Who is eligible for the Characterizing RasGRP1 as a critical regulator of the chemosensory tuft cell lineage in the intestine?

Characterizing RasGRP1 as a critical regulator of the chemosensory tuft cell lineage in the intestine is offered by NIDDK - National Institute of Diabetes and Digestive and Kidney Diseases and is generally open to university, nonprofit, healthcare org. It is open to organizations nationwide unless the funder specifies otherwise. Review the specific eligibility terms before applying, since funders set their own requirements around organization type, location, and the population or project being served.

How much funding does the Characterizing RasGRP1 as a critical regulator of the chemosensory tuft cell lineage in the intestine provide?
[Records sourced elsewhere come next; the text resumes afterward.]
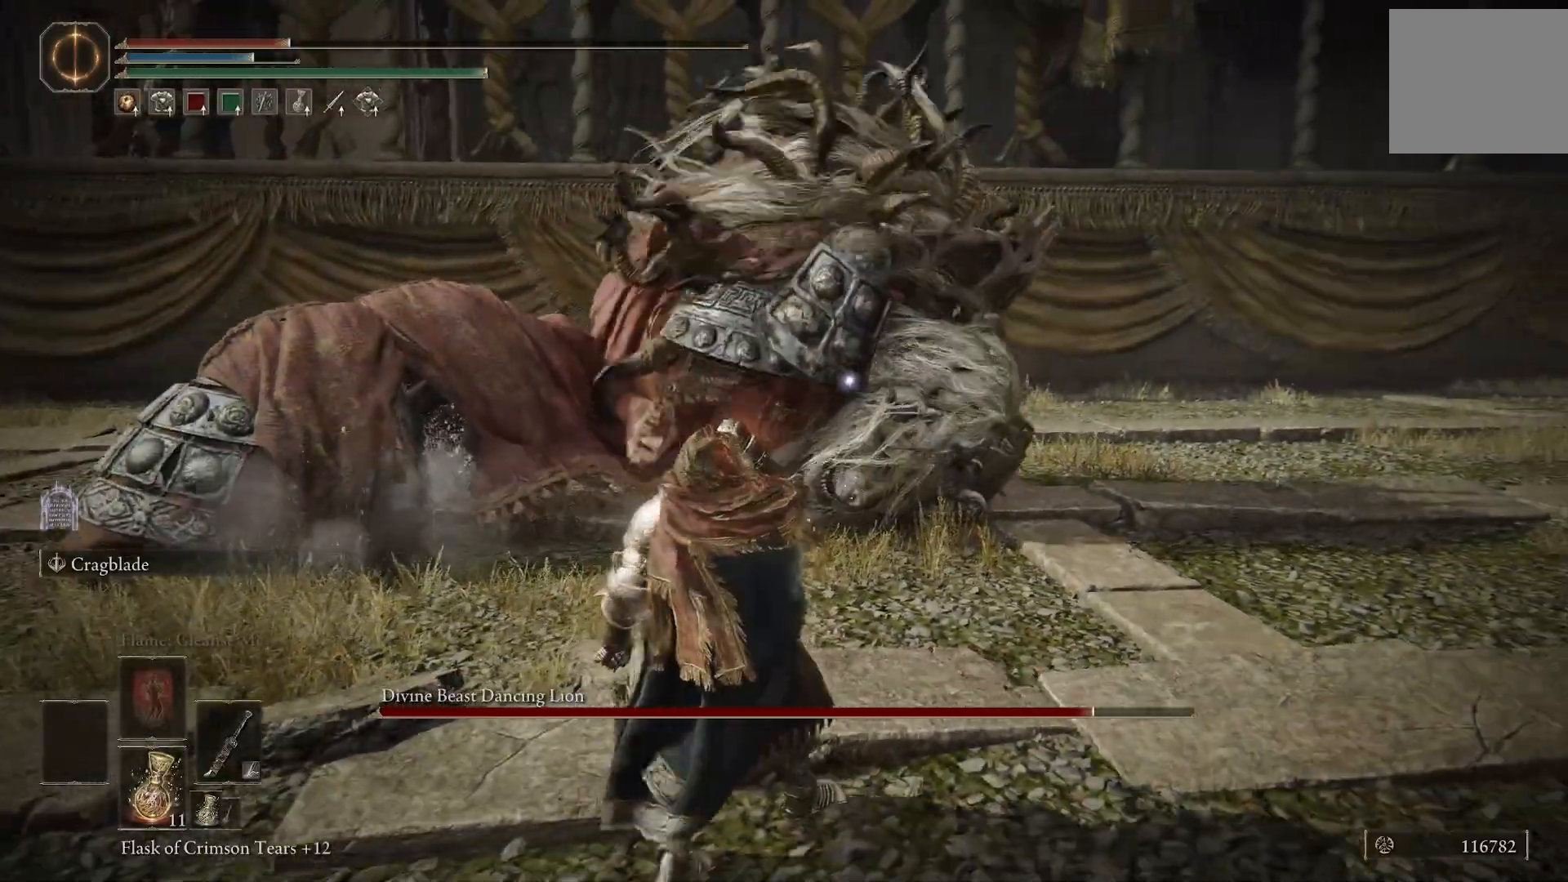
{"buttons": [], "left_stick": "down-left", "right_stick": "center", "events": []}
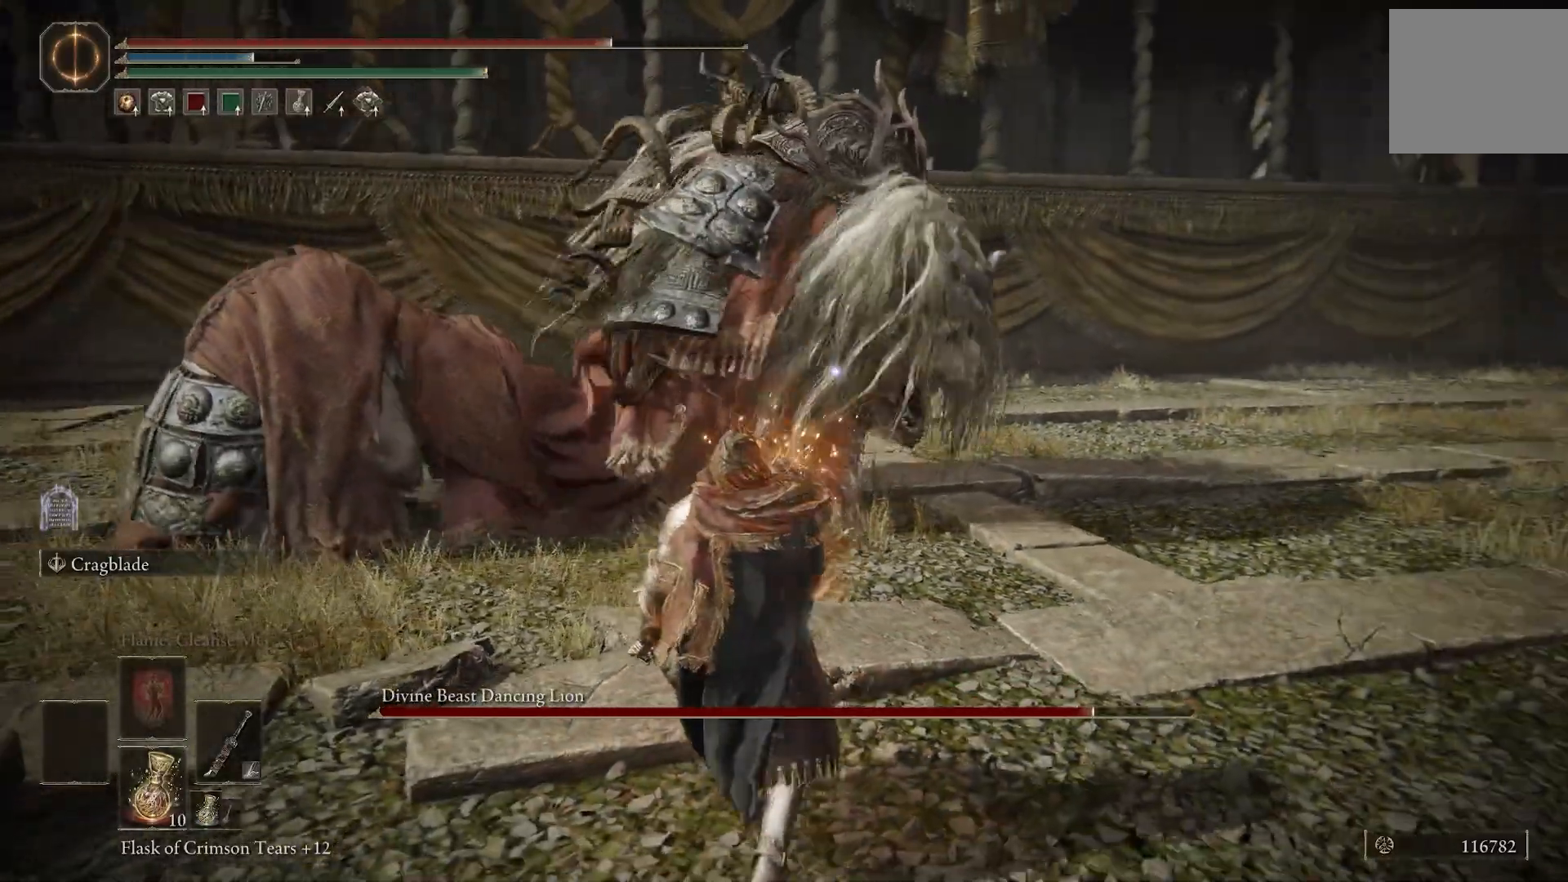
{"buttons": [], "left_stick": "down-left", "right_stick": "center", "events": []}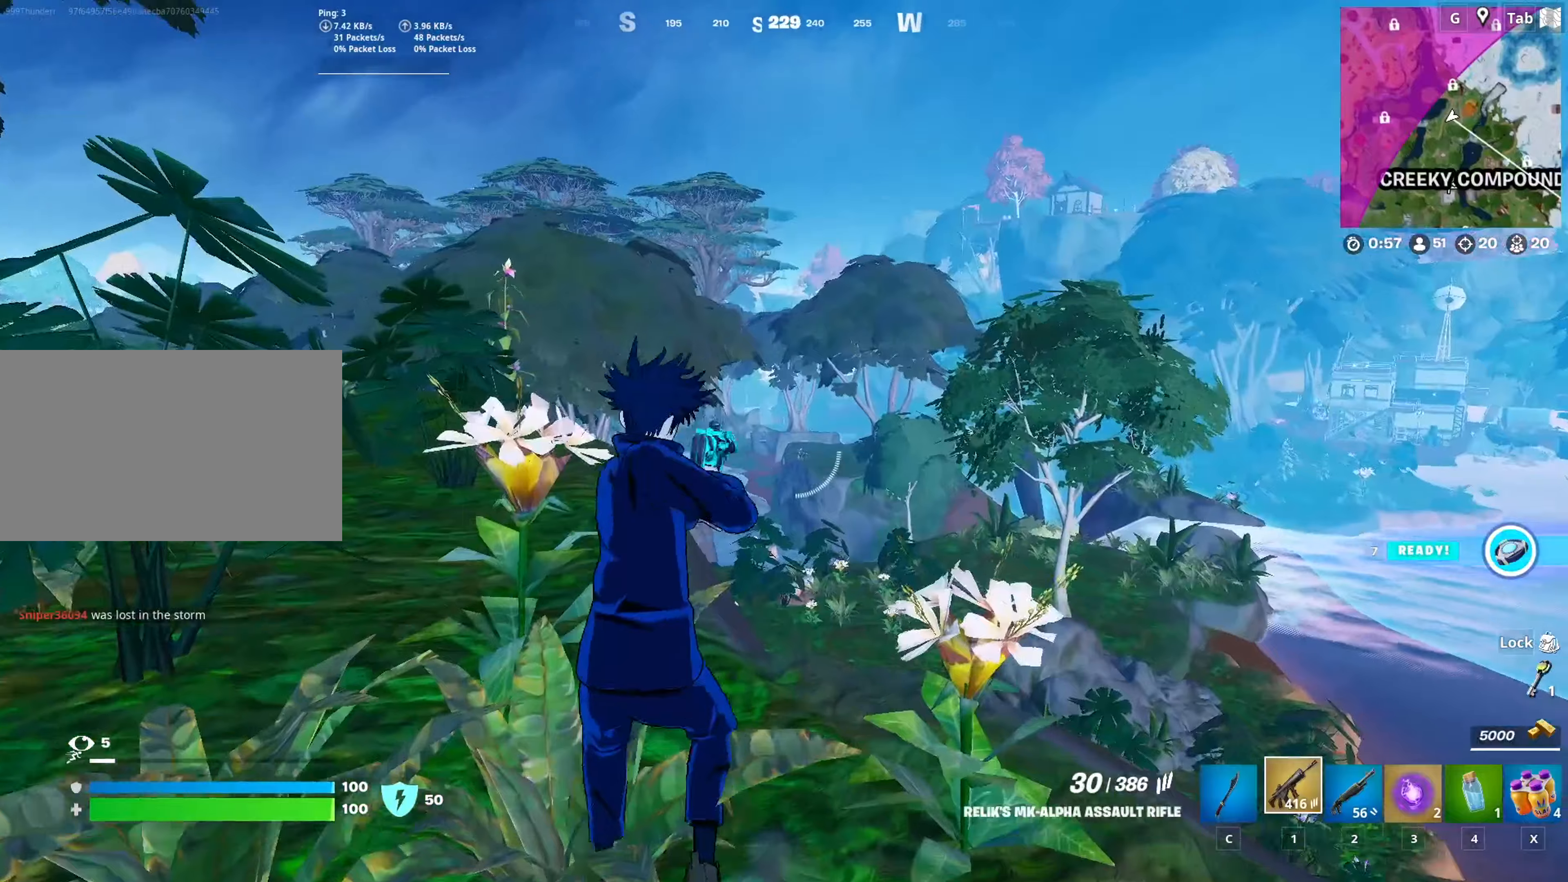
Gameplay with keyboard and mouse; each line is a JSON object with the keys and mouse buttons held at the frame after it. "events" lists presses ("down") and releases ("up") of "1", "2", "3", "4", "5", "a", "alt", "c", "caps_lock", "ctrl", "d", "e", "f", "g", "q", "r", "s", "shift", "space", "t", "tab", "v", "w", "x", "z", "mouse_left", "mouse_wheel" and "mouse_right" between this image and that frame as [ms after this image, input, new state], when the widget could be followed in between. "mouse_left", "mouse_wheel", "mouse_right" = the "left", "wheel", "right" buttons of the "mouse" list. No other keys are recorded. "wheel" means that the mouse wheel is clicked or scrolled. "mouse_move" is the direction in which the mouse moves at that frame (one of eight, or "still"), when it could be read.
{"keys": [], "mouse": ["right"], "mouse_move": "down-left", "events": [[33, "mouse_right", "down"], [133, "shift", "down"], [183, "w", "up"], [267, "shift", "up"]]}
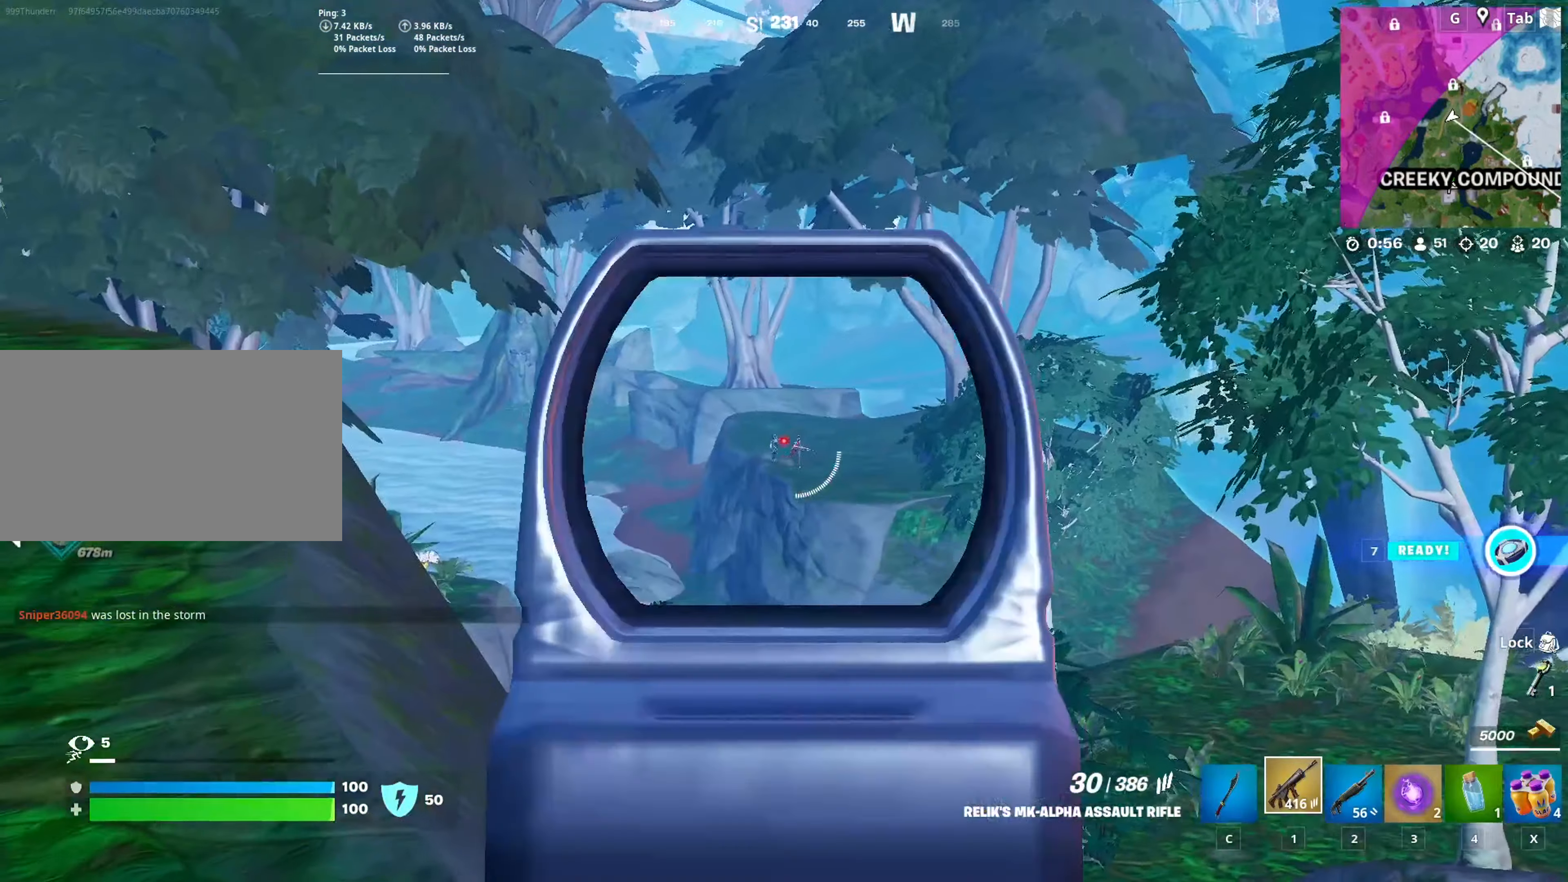
{"keys": [], "mouse": ["left", "right"], "mouse_move": "still", "events": [[150, "mouse_left", "down"], [284, "mouse_left", "up"], [434, "mouse_left", "down"]]}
Characterizing RasGRP1 as a critical regulator of the chemosensory tuft cell lineage in the intestine provides up to $43K per award from NIDDK - National Institute of Diabetes and Digestive and Kidney Diseases. Actual award sizes depend on the scope of your project, available program funds, and the number of applicants, so build a budget that reflects realistic, allowable costs rather than the maximum figure.

When is the Characterizing RasGRP1 as a critical regulator of the chemosensory tuft cell lineage in the intestine deadline?

Applications for Characterizing RasGRP1 as a critical regulator of the chemosensory tuft cell lineage in the intestine are due 2028-06-30 (open). Because deadlines can change, verify the date with the funder, NIDDK - National Institute of Diabetes and Digestive and Kidney Diseases, and give yourself enough time to prepare a complete, competitive application before the close date.

How do you apply for the Characterizing RasGRP1 as a critical regulator of the chemosensory tuft cell lineage in the intestine?

To apply for Characterizing RasGRP1 as a critical regulator of the chemosensory tuft cell lineage in the intestine, confirm your eligibility, gather the required documents, and prepare a narrative and budget that address the funder's priorities. FindGrants guides you step by step and can draft each section, then exports a submission-ready application pack for this grant from NIDDK - National Institute of Diabetes and Digestive and Kidney Diseases.